In any case, there are tasty trout in the river and many good spots to have a quiet camp along the way and just to commune with nature.The only ‘problem’ I have with more people visiting is that they tend to burn my firewood caches which I leave (to dry) against a log until I return.
Partly this is bad manners, (in not replacing what they have used) but it also occurs because people exhaust the resource which is nearby to ‘ideal’ camping spots. More people should camp on the true left bank. Perhaps I will…I used to have a raft (or two) planted in a drum with which I could readily access that bank. It is relatively easy enough to travel (it) all the way up from (roughly) Mt Darling Creek.
In other posts (DIY Pack Raft etc) I have described how to strengthen such a raft so it will handle Grade 3 rapids and how to make a double paddle for it (The Intex Double Paddle). From the Hernes Spur (when the river is running well) you can get back to the Moroka with a pack full of meat in 2-3 hours.
I am also (still) thinking of sort of ‘clearing’ or at least proving a loop up the ridge from the Mt Darling Creek confluence up to Mt Darling itself and back down the Diamantina Spur. I know there is a good camp with water from the Mount Creek on the snow grass clearing at the top of that spur as I have camped there .

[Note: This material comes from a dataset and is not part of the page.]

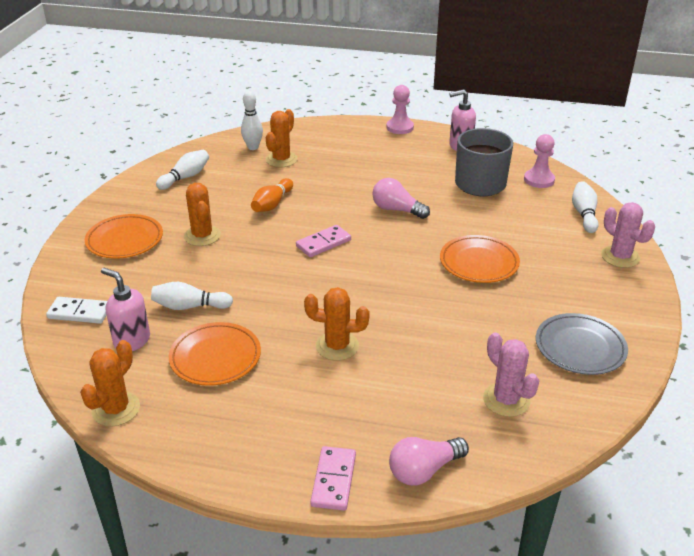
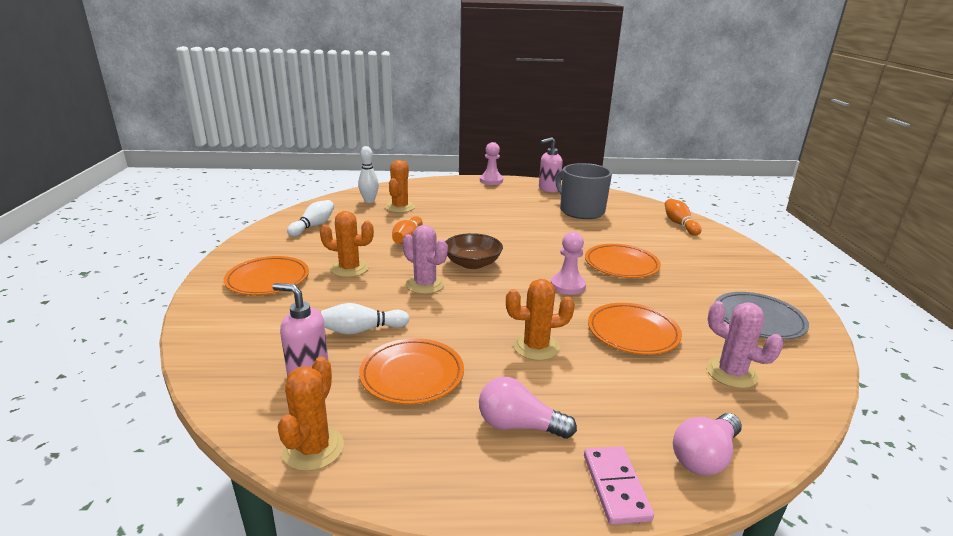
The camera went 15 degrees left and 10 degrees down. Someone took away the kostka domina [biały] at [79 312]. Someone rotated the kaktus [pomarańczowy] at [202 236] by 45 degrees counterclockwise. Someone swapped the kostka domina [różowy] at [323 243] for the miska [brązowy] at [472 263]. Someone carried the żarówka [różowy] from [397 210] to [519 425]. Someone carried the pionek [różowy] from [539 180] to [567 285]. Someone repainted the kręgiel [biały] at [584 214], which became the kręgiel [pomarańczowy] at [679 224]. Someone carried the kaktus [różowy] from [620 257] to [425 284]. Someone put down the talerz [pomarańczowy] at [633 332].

I am hoping that the green patch I can see (on the east side) at the head of Mt Darling Creek) in a ‘Billabong’ saddle is a soak (which often occur in such places). If it is it might not be too hard to ‘develop’ it and thus have a further comfortable camp there.

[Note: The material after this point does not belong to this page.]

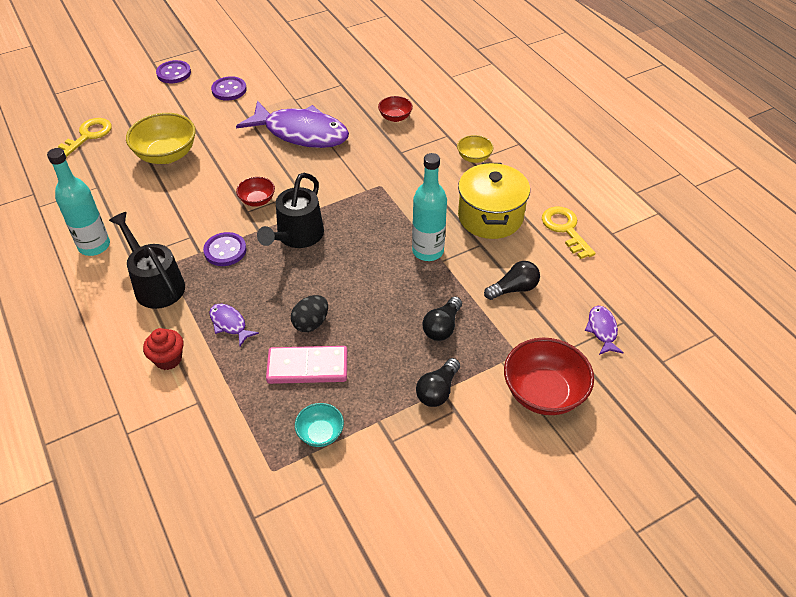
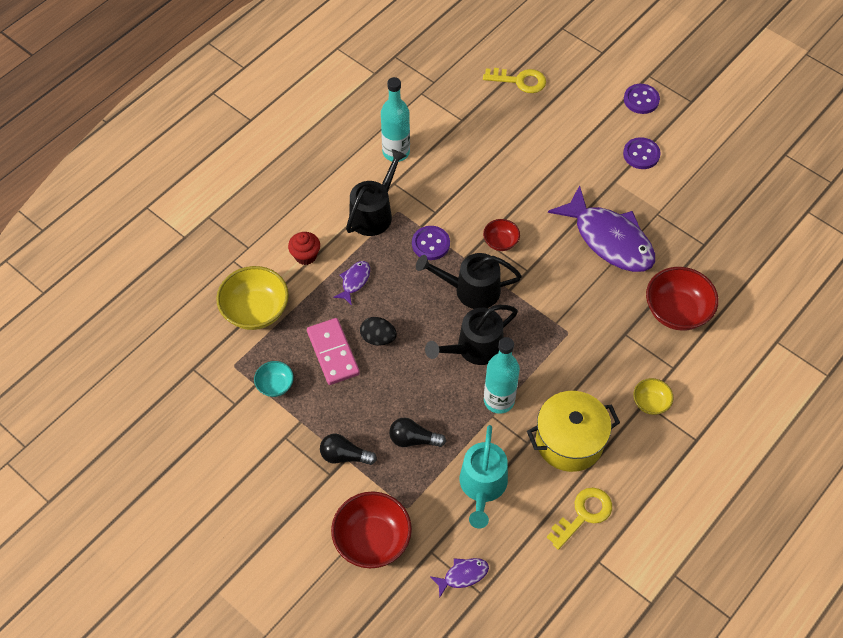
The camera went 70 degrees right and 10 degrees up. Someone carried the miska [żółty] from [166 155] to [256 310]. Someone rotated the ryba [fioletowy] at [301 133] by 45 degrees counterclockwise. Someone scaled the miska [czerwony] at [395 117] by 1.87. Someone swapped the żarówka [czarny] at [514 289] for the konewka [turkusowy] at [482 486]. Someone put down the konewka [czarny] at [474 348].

I doubt that the morning and evening chorus will return (as it was) in less than another 20-30 years, if ever – but I am astonished at what (wildlife) has returned. There are now quite a lot of birds of many species actually along the river again, as well as other native critters, such as possums.
I admit I was astonished to find the freshly-killed body of a bandicoot on the pack track just above Mt Darling Creek on my most recent trip. Over the last few years I have been seeing ‘signs’ of them in various places though I confess I haven’t sighted a live one since the 1950s when they were common until the myxomatosis ‘plague’ so reduced the rabbit population that predators ‘took care’ of most everything else.
A bandicoot killed by a predator.
Shortly afterwards a young dead deer without a mark on it – a mystery.
On a recent trip to Mt Feathertop a fellow hiker told me of a valley she knows along the Snowy which has a population ‘tiger quolls’. I had thought these were extinct, maybe even ‘imaginary’ nowadays – though I shot one in the hen-house around 1956.
I suspect there is more wildlife out there than we know. There is still quite a lot of remote wilderness in the Victorian mountains.